Digitisation should also feature as a major plank of the strategy, albeit with the caveat that customer services provide a dedicated resource to support those that are digitally excluded. For many, this term refers to solely elderly people, but HMRC needs to think broader and see how it can support other excluded groups, such as people with neurodiverse conditions who are not supported by a digital-only solution.

MTD, when it works, has shown how it can greatly improve the experience of dealing with the tax authority and there remains a good appetite among AAT members to harness MTD for ITSA for their clients. While that programme has faced severe delays and justified criticism, any further delays or postponement of MTD for ITSA would be a regressive move. Instead, HMRC needs to co-create with software developers and ensure the next stages of MTD meet its stated deadlines.

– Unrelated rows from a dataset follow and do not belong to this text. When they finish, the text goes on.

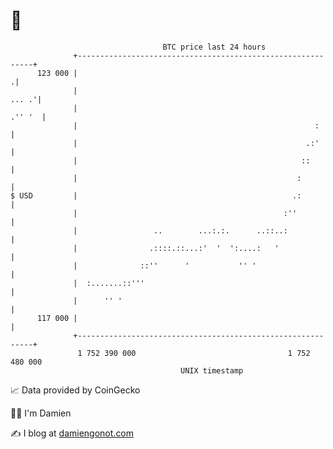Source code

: * 👋

#+begin_example
                                     BTC price last 24 hours                    
                 +------------------------------------------------------------+ 
         123 000 |                                                           .| 
                 |                                                      ... .'| 
                 |                                                     .'' '  | 
                 |                                                     :      | 
                 |                                                   .:'      | 
                 |                                                  ::        | 
                 |                                                 :          | 
   $ USD         |                                                .:          | 
                 |                                              :''           | 
                 |                 ..        ...:.:.      ..::..:             | 
                 |                .::::.::...:'  '  ':....:   '               | 
                 |              ::''      '           '' '                    | 
                 |  :.......::'''                                             | 
                 |      '' '                                                  | 
         117 000 |                                                            | 
                 +------------------------------------------------------------+ 
                  1 752 390 000                                  1 752 480 000  
                                         UNIX timestamp                         
#+end_example
📈 Data provided by CoinGecko

🧑‍💻 I'm Damien

✍️ I blog at [[https://www.damiengonot.com][damiengonot.com]]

Lastly, any long-term plan for HMRC needs to consider what the purpose of the tax authority should be moving forward, as well as ensure resources are prioritised where they’re needed most and consider what other bodies can support the rest. Compliance is one such area, where professional bodies could take a more involved role in ensuring accountants and tax advisers meet professional standards. Over 200 professions in the UK legally require membership of a professional body but the accountancy profession is notably absent from that list. Introducing a requirement for professional body membership could help reduce the pressures on HMRC while simultaneously raising standards across the board.

Decisive action needed

The government is reaching a critical point in determining the future performance of HMRC’s customer services. While extra investment in HMRC may be difficult at a time when public finances are strained, it would be counterproductive not to and ultimately harm the economy. Investment in customer services, accompanied by a long-term strategy for HMRC, would ultimately have a positive effect on public finances and boost productivity. To ignore it for much longer could cause irreparable harm and damage to HMRC’s reputation and the trust of taxpayers and businesses.